Be careful to check the return values of both open and close. (If you're writing to a pipe, you should also be prepared to handle the PIPE signal, which is sent to you if the process on the other end dies before you're done sending to it.) The reason you need to check both the open and the close has to do with an idiosyncrasy of UNIX in how piped commands are started up. When you do the open, your process forks a child process that is in charge of executing the command you gave it. The fork (2) system call, if successful, returns immediately within the parent process, and the parent script leaves the open function successfully, even though the child process may not have even run yet. By the time the child process actually tries to run the command, it's already a separately scheduled process. So if it fails to execute the command, it has no easy way to communicate the fact back to the open statement, which may have already exited successfully in the parent. The way the disaster is finally communicated back to the parent is the same way that any other disaster in the child process is communicated back: namely, the exit status of the child process is harvested by the parent process when it eventually does a wait (2) system call. But this happens in the close function, not the open function. And that's why you have to check the return value of your close function. Whew.
Another approach to IPC is to make your program talk to itself, in a manner of speaking. Actually, your process talks to a forked copy of itself. It works much like the piped open we talked about in the last section, except that the child process continues executing your script instead of trying to execute some other command.
To represent this to the open function, you use a pseudo-command consisting of a minus. So the second argument to open looks like either "-|" or "|-", depending on whether you want to pipe from yourself or to yourself. The open function returns the child's process ID in the parent process, but 0 in the child process. Another asymmetry is that the filehandle is used only in the parent process. The child's end of the pipe is hooked to either STDIN or STDOUT as appropriate. That is, if you open a pipe to minus, you can write to the filehandle you opened and your kid will find it in his STDIN. If you open a pipe from minus, you can read from the filehandle you opened whatever your kid writes to her STDOUT.

▶ [WORK TO COMPLETE]:
1/ Answer these questions about the passage on piped opens:
(a) Which signal is sent to you if the process on the other end of a pipe dies before you're done sending to it?
(b) In which function does the parent harvest the child process's exit status?
(c) What does the open function return in the child process when you open a pipe to or from minus?
2/ Pick up the passage on piped opens after its last sentence and continue it.

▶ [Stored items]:
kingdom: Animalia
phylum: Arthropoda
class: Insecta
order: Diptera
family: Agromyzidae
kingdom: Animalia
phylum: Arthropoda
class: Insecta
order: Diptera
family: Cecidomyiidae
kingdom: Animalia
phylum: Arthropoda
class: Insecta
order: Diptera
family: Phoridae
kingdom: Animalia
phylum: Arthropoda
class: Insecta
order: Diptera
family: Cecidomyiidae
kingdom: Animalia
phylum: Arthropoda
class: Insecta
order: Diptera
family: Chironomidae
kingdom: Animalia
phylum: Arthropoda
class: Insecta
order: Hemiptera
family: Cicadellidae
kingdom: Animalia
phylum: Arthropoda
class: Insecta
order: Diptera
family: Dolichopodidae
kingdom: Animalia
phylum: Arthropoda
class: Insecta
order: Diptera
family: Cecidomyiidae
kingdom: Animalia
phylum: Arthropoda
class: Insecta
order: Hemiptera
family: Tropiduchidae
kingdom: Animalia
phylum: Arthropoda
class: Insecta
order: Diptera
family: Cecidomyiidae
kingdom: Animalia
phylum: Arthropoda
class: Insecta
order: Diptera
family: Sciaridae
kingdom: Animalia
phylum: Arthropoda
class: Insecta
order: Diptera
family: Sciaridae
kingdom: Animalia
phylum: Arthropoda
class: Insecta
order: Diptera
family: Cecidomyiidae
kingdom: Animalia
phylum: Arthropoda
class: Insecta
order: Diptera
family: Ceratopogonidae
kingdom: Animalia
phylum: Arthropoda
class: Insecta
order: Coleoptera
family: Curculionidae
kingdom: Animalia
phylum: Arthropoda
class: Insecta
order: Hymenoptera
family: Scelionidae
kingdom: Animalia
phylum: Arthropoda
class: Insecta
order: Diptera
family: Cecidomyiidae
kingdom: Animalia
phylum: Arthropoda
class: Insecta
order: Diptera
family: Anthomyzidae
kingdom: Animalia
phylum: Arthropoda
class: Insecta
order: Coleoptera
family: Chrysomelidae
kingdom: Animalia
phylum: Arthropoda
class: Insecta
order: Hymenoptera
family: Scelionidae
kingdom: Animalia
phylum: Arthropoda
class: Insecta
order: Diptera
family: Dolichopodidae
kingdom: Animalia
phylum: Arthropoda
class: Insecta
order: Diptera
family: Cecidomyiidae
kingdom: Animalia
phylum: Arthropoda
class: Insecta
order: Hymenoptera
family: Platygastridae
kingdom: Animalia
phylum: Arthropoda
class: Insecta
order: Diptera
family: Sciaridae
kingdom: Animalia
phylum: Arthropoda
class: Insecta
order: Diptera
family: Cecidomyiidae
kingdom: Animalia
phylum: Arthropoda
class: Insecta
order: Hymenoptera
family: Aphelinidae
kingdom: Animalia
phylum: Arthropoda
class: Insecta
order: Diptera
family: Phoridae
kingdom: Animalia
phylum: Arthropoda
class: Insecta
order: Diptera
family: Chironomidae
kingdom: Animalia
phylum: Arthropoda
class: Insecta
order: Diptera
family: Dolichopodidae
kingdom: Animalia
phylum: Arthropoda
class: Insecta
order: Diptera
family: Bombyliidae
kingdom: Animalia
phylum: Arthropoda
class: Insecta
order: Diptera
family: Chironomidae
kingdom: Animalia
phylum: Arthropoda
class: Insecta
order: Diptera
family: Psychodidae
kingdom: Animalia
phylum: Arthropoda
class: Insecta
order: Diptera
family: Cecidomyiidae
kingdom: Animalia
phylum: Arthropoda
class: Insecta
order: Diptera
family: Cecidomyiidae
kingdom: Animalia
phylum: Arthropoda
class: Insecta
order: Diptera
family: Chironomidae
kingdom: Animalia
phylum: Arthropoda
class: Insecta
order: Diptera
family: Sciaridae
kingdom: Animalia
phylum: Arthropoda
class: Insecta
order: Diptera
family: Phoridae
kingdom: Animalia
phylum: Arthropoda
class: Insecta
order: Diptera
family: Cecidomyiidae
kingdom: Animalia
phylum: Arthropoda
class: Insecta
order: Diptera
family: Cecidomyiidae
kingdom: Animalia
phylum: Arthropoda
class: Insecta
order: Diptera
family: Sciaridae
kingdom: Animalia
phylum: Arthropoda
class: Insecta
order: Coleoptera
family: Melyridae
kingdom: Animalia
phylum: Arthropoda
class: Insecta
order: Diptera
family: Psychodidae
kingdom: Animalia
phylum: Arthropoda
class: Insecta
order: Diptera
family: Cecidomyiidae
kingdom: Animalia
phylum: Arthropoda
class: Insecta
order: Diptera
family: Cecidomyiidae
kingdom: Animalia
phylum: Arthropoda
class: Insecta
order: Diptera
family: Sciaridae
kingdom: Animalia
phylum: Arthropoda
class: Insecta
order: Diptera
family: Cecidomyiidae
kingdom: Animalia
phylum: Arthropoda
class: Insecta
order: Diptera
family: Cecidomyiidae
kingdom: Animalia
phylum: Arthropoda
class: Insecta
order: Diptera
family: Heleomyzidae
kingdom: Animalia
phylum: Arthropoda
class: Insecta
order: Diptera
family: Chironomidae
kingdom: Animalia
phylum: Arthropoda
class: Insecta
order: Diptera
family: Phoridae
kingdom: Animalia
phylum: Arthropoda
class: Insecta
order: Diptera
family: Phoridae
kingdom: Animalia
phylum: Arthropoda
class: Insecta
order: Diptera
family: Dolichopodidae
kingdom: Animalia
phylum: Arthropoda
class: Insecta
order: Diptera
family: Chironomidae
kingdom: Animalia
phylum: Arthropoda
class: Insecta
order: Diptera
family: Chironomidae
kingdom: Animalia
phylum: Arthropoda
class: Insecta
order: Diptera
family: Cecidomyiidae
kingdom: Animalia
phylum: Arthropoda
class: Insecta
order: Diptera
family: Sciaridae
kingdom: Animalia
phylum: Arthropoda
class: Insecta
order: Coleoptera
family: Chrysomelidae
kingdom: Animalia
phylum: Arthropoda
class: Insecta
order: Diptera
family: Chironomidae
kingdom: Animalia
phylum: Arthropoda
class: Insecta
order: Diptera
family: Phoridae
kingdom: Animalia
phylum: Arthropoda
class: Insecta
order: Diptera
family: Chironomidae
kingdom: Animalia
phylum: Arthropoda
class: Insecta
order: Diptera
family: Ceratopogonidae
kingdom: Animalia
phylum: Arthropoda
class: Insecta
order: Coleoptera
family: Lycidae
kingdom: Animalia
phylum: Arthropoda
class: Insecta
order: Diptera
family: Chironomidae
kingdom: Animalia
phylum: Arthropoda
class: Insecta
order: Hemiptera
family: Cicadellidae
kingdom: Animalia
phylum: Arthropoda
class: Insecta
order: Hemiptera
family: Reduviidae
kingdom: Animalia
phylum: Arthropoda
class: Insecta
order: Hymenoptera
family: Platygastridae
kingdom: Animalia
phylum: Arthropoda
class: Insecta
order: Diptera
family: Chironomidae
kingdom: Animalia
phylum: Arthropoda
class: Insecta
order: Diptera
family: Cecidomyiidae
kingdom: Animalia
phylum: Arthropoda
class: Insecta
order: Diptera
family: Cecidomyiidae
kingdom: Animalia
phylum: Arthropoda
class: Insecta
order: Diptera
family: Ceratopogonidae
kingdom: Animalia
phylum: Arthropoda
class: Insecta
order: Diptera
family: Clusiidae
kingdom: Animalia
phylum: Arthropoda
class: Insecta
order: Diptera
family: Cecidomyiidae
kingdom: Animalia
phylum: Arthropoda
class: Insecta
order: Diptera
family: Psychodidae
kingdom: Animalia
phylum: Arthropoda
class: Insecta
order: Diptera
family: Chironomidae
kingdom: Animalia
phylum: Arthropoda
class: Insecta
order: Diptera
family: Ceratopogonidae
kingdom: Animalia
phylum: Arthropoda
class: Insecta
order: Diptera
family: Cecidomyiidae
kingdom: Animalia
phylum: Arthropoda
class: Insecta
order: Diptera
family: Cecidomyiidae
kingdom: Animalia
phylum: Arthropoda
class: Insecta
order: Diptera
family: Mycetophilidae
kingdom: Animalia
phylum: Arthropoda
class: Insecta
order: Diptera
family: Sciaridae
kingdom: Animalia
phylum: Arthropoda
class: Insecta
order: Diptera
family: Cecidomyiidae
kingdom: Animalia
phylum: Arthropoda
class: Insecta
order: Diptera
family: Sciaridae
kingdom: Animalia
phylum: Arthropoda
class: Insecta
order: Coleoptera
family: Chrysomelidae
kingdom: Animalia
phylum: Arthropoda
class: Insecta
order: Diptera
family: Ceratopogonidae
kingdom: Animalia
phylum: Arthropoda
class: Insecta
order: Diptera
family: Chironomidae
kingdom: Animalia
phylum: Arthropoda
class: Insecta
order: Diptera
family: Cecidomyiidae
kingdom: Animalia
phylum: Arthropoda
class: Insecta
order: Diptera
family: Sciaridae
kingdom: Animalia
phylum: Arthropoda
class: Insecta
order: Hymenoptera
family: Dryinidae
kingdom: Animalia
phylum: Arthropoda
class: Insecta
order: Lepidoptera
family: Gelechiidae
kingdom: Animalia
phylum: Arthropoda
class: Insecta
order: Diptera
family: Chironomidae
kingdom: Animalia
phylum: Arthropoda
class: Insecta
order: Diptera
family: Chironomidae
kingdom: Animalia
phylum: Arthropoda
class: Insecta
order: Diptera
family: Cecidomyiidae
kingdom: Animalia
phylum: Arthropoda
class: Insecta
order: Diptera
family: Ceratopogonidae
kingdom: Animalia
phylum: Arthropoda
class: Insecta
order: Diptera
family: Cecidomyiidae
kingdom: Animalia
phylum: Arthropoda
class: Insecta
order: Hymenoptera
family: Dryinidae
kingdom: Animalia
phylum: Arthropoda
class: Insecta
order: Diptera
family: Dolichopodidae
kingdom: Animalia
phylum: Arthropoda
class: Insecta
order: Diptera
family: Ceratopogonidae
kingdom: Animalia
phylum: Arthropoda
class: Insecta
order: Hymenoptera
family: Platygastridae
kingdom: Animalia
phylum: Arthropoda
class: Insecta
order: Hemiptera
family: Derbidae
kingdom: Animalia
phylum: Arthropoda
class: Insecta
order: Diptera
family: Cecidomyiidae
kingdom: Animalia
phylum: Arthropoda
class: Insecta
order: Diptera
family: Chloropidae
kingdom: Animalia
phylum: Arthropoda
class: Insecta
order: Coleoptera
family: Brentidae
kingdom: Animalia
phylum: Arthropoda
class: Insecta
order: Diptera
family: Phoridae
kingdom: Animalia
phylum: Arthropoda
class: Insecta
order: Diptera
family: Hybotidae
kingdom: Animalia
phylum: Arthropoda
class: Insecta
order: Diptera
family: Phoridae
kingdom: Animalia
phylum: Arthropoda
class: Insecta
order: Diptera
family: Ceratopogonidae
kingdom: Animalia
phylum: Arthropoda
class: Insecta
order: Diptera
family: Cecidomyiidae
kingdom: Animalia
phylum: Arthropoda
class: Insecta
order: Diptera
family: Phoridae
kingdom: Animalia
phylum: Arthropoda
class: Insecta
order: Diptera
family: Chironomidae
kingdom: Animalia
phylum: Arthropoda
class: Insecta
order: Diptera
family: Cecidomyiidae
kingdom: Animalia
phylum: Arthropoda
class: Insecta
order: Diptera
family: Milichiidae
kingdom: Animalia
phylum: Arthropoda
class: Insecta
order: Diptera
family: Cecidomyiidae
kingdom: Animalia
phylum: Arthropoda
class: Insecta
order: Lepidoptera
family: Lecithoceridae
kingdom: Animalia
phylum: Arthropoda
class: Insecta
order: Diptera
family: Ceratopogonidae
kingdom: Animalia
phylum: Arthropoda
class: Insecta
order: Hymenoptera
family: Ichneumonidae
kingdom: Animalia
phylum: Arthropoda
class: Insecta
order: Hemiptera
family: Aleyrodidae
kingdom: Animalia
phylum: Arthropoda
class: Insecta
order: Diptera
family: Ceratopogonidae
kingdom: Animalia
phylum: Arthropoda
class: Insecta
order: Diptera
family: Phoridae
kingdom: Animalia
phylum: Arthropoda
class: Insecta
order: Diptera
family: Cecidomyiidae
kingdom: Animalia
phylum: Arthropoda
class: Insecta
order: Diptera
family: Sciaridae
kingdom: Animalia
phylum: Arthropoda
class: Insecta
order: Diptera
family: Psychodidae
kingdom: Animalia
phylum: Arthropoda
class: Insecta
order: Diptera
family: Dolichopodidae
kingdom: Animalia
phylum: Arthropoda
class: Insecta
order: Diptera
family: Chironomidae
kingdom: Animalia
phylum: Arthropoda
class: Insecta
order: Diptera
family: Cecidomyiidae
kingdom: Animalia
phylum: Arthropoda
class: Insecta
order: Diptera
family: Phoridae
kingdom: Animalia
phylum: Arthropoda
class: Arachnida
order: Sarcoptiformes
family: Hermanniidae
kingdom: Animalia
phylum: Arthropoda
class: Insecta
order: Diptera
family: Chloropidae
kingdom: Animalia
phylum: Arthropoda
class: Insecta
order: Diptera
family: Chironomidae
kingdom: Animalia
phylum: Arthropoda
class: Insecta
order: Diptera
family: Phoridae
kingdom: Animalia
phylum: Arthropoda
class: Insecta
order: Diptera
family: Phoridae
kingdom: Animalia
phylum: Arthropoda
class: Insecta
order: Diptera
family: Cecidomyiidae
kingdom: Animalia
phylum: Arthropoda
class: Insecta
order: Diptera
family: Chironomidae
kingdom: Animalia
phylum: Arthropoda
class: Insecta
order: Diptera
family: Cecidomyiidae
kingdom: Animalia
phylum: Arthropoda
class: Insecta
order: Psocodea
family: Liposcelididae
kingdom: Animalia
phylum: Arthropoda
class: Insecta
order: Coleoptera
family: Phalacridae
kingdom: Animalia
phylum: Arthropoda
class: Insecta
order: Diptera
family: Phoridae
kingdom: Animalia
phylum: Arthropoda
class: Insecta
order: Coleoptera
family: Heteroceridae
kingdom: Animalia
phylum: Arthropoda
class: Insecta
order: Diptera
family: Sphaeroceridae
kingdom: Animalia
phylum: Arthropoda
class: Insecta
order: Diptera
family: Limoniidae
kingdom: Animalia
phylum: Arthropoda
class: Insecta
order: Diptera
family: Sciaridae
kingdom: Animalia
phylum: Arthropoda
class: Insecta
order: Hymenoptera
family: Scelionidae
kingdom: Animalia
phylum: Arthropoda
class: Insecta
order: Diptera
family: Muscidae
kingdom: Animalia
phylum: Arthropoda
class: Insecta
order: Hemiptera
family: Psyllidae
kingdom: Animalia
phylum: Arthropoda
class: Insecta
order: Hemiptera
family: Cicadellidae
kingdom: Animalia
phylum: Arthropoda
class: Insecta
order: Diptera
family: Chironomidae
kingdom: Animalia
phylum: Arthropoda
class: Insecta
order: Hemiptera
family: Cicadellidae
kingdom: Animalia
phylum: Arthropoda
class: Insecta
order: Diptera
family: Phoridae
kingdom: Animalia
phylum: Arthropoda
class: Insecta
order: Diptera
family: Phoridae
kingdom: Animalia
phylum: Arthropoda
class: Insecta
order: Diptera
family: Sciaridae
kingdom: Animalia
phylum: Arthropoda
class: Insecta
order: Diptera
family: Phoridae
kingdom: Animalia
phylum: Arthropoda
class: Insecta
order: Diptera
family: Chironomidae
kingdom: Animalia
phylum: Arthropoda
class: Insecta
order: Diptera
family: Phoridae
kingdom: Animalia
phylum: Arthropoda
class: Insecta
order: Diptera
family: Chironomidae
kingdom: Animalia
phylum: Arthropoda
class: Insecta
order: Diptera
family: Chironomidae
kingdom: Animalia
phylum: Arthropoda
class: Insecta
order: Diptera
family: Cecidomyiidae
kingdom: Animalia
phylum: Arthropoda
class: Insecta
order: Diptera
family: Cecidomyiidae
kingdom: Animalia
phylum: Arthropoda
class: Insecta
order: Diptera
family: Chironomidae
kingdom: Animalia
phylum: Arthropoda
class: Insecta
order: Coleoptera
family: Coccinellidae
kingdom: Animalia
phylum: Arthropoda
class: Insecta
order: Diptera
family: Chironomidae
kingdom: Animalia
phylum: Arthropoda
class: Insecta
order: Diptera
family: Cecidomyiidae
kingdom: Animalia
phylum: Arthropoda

▶ [RESPONSES BY ITEM NUMBER]:
1/
(a) The PIPE signal.
(b) The close function.
(c) 0.

2/
This is useful for safely opening a file when running under an assumed UID or GID, for example:
use English; my $sleep_count = 0; do { $pid = open(KID_TO_WRITE, "|-"); unless (defined $pid) { warn "cannot fork: $!"; die "bailing out" if $sleep_count++ > 6; sleep 10; } } until defined $pid; if ($pid) { # parent print KID_TO_WRITE @some_data; close(KID_TO_WRITE) or warn "kid exited $?"; } else { # child ($EUID, $EGID) = ($UID, $GID); # suid progs only open (FILE, "> /safe/file") or die "can't open /safe/file: $!"; while (<STDIN>) { print FILE; # child's STDIN is parent's KID } exit; # don't forget this }
Another common use for this construct is to bypass the shell when you want to open a pipe from a command. You might want to do this for security reasons, because you don't want the shell interpreting any metacharacters in the filenames you're trying to pass to the command. We give an example of this later in the chapter--see "Cleaning Up Your Path".
Note that these operations are full UNIX forks, which means they may not be correctly implemented on alien systems. Additionally, these are not true multi-threading. If you'd like to learn more about threading, see CPAN.
While pipes work reasonably well for unidirectional communication, what about bidirectional communication? The obvious thing you'd like to do doesn't actually work:
open(PROG_FOR_READING_AND_WRITING, "| some program |") # WRONG!
and if you forget to use the -w switch, then you'll miss out entirely on the diagnostic message:
Can't do bidirectional pipe at myprog line 3.
The open function won't allow this because it's rather error prone unless you know what you're doing, and can easily result in deadlock, which we'll explain later. But if you really want to do it, you can use the standard IPC::Open2 library module to attach two pipes to a subprocess's STDIN and STDOUT. There's also an IPC::Open3 module for tridirectional I/O (allowing you to catch your child's STDERR), but this requires an awkward select loop and doesn't allow you to use normal Perl input operations.
If you look at the source, you'll see that Open2 uses low-level primitives like pipe and exec to create all the connections. While it might have been slightly more efficient to use socketpair, it would have been even less portable. As it is, the Open2 and Open3 modules are unlikely to work anywhere except on a UNIX system, or some other system purporting to be POSIX compliant.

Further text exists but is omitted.